YOUR TASK: Could you edit these records so that every "elev" becomes "elevation", with nothing else changed?

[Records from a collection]
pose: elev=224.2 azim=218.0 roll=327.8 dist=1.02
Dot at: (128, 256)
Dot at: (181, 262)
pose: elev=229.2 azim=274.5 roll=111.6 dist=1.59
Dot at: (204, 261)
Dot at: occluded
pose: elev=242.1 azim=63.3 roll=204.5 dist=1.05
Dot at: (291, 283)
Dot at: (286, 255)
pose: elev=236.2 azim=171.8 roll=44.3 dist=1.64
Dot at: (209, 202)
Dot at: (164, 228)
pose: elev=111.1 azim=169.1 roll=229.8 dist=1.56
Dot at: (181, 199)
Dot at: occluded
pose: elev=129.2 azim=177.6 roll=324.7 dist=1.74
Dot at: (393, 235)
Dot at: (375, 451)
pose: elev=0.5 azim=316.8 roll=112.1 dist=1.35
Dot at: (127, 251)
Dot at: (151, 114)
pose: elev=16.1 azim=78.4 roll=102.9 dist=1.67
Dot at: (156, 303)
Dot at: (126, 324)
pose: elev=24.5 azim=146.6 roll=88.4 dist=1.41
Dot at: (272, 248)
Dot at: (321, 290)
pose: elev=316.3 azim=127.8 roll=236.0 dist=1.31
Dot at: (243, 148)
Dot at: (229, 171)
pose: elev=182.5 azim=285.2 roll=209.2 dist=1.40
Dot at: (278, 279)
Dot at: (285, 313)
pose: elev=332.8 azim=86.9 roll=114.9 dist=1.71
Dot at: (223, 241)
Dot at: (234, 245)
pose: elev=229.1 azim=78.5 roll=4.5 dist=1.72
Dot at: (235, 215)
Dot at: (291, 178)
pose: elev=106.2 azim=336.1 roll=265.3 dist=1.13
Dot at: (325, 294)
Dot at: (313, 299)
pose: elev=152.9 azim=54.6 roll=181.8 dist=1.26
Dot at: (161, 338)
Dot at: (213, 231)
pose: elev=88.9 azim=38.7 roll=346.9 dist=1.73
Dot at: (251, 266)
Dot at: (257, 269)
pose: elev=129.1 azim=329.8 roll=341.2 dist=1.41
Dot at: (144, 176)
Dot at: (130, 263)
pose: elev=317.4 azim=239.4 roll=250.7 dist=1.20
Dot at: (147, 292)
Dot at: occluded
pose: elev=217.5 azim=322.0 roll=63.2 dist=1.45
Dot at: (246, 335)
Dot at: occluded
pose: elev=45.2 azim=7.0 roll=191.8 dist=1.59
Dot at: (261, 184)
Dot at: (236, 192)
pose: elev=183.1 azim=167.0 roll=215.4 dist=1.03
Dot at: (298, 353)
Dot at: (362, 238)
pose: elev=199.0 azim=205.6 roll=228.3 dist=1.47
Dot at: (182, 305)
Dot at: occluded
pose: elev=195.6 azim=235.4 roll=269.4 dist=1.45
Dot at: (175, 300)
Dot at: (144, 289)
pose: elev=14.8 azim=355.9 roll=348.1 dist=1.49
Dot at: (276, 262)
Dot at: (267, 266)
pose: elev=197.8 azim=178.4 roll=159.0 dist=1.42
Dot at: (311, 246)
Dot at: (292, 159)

THE OUTPUT:
pose: elevation=224.2 azim=218.0 roll=327.8 dist=1.02
Dot at: (128, 256)
Dot at: (181, 262)
pose: elevation=229.2 azim=274.5 roll=111.6 dist=1.59
Dot at: (204, 261)
Dot at: occluded
pose: elevation=242.1 azim=63.3 roll=204.5 dist=1.05
Dot at: (291, 283)
Dot at: (286, 255)
pose: elevation=236.2 azim=171.8 roll=44.3 dist=1.64
Dot at: (209, 202)
Dot at: (164, 228)
pose: elevation=111.1 azim=169.1 roll=229.8 dist=1.56
Dot at: (181, 199)
Dot at: occluded
pose: elevation=129.2 azim=177.6 roll=324.7 dist=1.74
Dot at: (393, 235)
Dot at: (375, 451)
pose: elevation=0.5 azim=316.8 roll=112.1 dist=1.35
Dot at: (127, 251)
Dot at: (151, 114)
pose: elevation=16.1 azim=78.4 roll=102.9 dist=1.67
Dot at: (156, 303)
Dot at: (126, 324)
pose: elevation=24.5 azim=146.6 roll=88.4 dist=1.41
Dot at: (272, 248)
Dot at: (321, 290)
pose: elevation=316.3 azim=127.8 roll=236.0 dist=1.31
Dot at: (243, 148)
Dot at: (229, 171)
pose: elevation=182.5 azim=285.2 roll=209.2 dist=1.40
Dot at: (278, 279)
Dot at: (285, 313)
pose: elevation=332.8 azim=86.9 roll=114.9 dist=1.71
Dot at: (223, 241)
Dot at: (234, 245)
pose: elevation=229.1 azim=78.5 roll=4.5 dist=1.72
Dot at: (235, 215)
Dot at: (291, 178)
pose: elevation=106.2 azim=336.1 roll=265.3 dist=1.13
Dot at: (325, 294)
Dot at: (313, 299)
pose: elevation=152.9 azim=54.6 roll=181.8 dist=1.26
Dot at: (161, 338)
Dot at: (213, 231)
pose: elevation=88.9 azim=38.7 roll=346.9 dist=1.73
Dot at: (251, 266)
Dot at: (257, 269)
pose: elevation=129.1 azim=329.8 roll=341.2 dist=1.41
Dot at: (144, 176)
Dot at: (130, 263)
pose: elevation=317.4 azim=239.4 roll=250.7 dist=1.20
Dot at: (147, 292)
Dot at: occluded
pose: elevation=217.5 azim=322.0 roll=63.2 dist=1.45
Dot at: (246, 335)
Dot at: occluded
pose: elevation=45.2 azim=7.0 roll=191.8 dist=1.59
Dot at: (261, 184)
Dot at: (236, 192)
pose: elevation=183.1 azim=167.0 roll=215.4 dist=1.03
Dot at: (298, 353)
Dot at: (362, 238)
pose: elevation=199.0 azim=205.6 roll=228.3 dist=1.47
Dot at: (182, 305)
Dot at: occluded
pose: elevation=195.6 azim=235.4 roll=269.4 dist=1.45
Dot at: (175, 300)
Dot at: (144, 289)
pose: elevation=14.8 azim=355.9 roll=348.1 dist=1.49
Dot at: (276, 262)
Dot at: (267, 266)
pose: elevation=197.8 azim=178.4 roll=159.0 dist=1.42
Dot at: (311, 246)
Dot at: (292, 159)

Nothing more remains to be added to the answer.